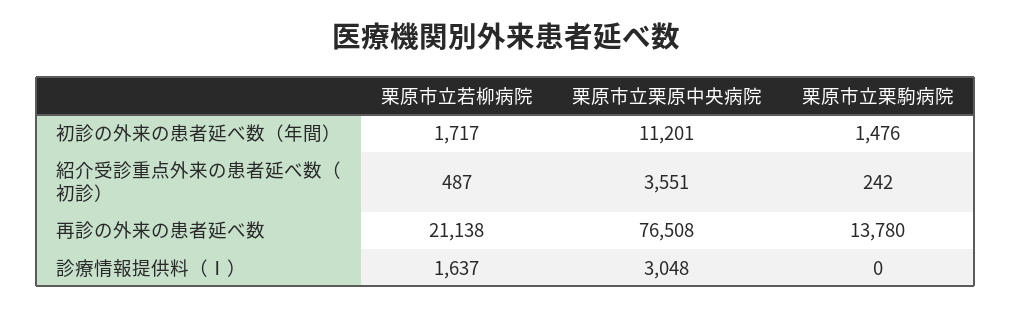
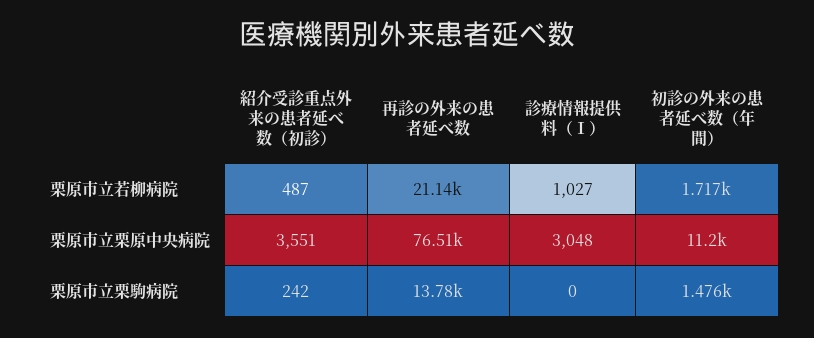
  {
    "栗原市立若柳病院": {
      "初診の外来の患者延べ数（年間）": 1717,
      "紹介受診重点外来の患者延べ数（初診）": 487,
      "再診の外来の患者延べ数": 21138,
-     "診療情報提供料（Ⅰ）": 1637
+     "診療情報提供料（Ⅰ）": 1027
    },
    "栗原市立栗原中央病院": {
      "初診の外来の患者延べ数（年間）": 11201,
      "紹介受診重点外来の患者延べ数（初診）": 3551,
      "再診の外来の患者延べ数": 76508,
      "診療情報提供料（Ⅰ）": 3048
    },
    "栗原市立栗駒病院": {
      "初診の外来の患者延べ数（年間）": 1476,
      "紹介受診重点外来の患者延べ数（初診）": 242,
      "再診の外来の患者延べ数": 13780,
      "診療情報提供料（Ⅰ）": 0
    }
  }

-- -- --

Read the entries above and find each line holding the word "診療情報提供料". Copy it out.

-     "診療情報提供料（Ⅰ）": 1637
+     "診療情報提供料（Ⅰ）": 1027
      "診療情報提供料（Ⅰ）": 3048
      "診療情報提供料（Ⅰ）": 0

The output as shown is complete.